Feature normalization Length Weight Label 4 4 Apple 7 5 Apple 5 8 Banana Length Weight Label 40 4 Apple 70 5 Apple 50 8 Banana
Feature normalization Length Weight Color Label 4 4 0 Apple 40 4 0 Apple 5 5 1 Apple 50 5 1 Apple 7 6 1 Banana 70 6 1 Banana 4 3 0 Apple 40 3 0 Apple 6 7 1 Banana 60 7 1 Banana 5 8 1 Banana 50 8 1 Banana 5 6 1 Apple 50 6 1 Apple perceptron: NO! The classification and weight update are based on the magnitude of the feature value
Feature normalization Length Weight Color Label 4 4 0 Apple 40 4 0 Apple 5 5 1 Apple 50 5 1 Apple 7 6 1 Banana 70 6 1 Banana 4 3 0 Apple 40 3 0 Apple 6 7 1 Banana 60 7 1 Banana 5 8 1 Banana 50 8 1 Banana 5 6 1 Apple 50 6 1 Apple Linear regression: Yes! The model coefficient W naturally absorbs the re-scaling
Feature normalization Length Weight Color Label 40 4 0 Apple 50 5 1 Apple 70 6 1 Banana 40 3 0 Apple 60 7 1 Banana 50 8 1 Banana 50 6 1 Apple Modify all values for a given feature
Normalize each feature For each feature (over all examples): Center: adjust the values so that the mean of that feature is 0. How do we do this?

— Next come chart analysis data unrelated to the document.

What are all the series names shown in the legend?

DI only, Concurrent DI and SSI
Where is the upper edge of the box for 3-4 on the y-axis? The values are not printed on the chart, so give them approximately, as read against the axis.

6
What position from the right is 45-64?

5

Normalize each feature For each feature (over all examples): Center: adjust the values so that the mean of that feature is 0: subtract the mean from all values Rescale/adjust feature values to avoid magnitude bias. Ideas?
Normalize each feature • Terrain Unicycletype Weather Go-For-Ride? Trail Normal Rainy NO Road Normal Sunny YES Trail Mountain Sunny YES Road Mountain Rainy YES Trail Normal Snowy NO Road Normal Rainy YES Road Mountain Snowy YES Trail Normal Sunny NO Road Normal Snowy NO Trail Mountain Snowy YES
So far… 1. 2. 3. 4. Throw outlier examples Remove noisy features Pick “good” features Normalize feature values 1. 2. center data scale data (either variance or absolute)

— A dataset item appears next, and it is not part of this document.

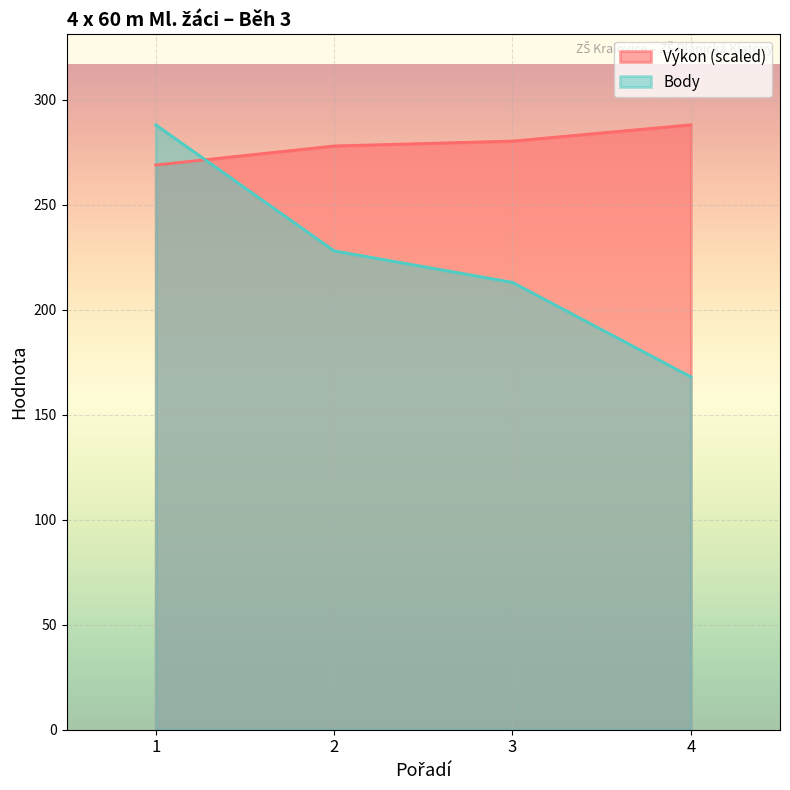

Which series changed the most between 2 and 3?

Body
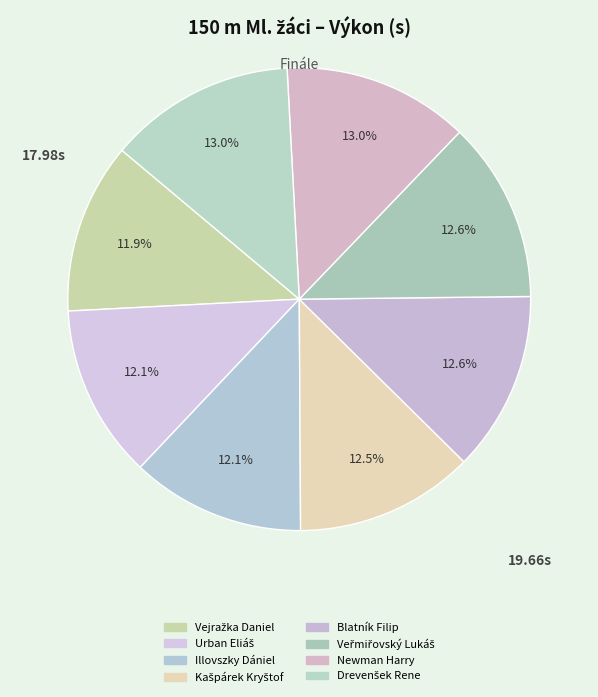

Count the number of slices in the pie.

8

- Data integration in data preprocessing
- Data preprocessing
- Outlier data mining
- Outlier
- Sequential feature selection
- Aggregation in data preprocessing
- Neural network data preprocessing
- Major tasks in data preprocessing
- High leverage point vs outlier
- Why is the median useful
- Box plot applet
- Outlier analysis adalah
- What is the outlier test
- What is the outlier test
- Logistic regression outliers
- What are the third and first quartiles of the data
- Cách loại bỏ outlier trong spss
- Zxzy statistics
- "outlier property group"
- "outlier property group"
- Lower outlier boundary calculator
- Graclus
- Rich feature hierarchies for accurate object detection
- A small child slides down the four frictionless slides
- Each of the boxes shown is pulled for 10 m
- Feature dataset vs feature class
- Isolated feature combined feature effects
- Text preprocessing steps
- Document preprocessing
- Finite element example
- Image preprocessing
- Preprocessing fem
- Preprocessing in image processing
- Password hashing and preprocessing
- Password hashing and preprocessing
- Dti preprocessing
- Information gain feature selection
- Information gain feature selection
- Sequential feature selection
- Weka feature selection
- This passage is adapted from jane austen
- How are red blood cells adapted
- Adapted with permission from
- In what ways have the highland maya adapted to modern life?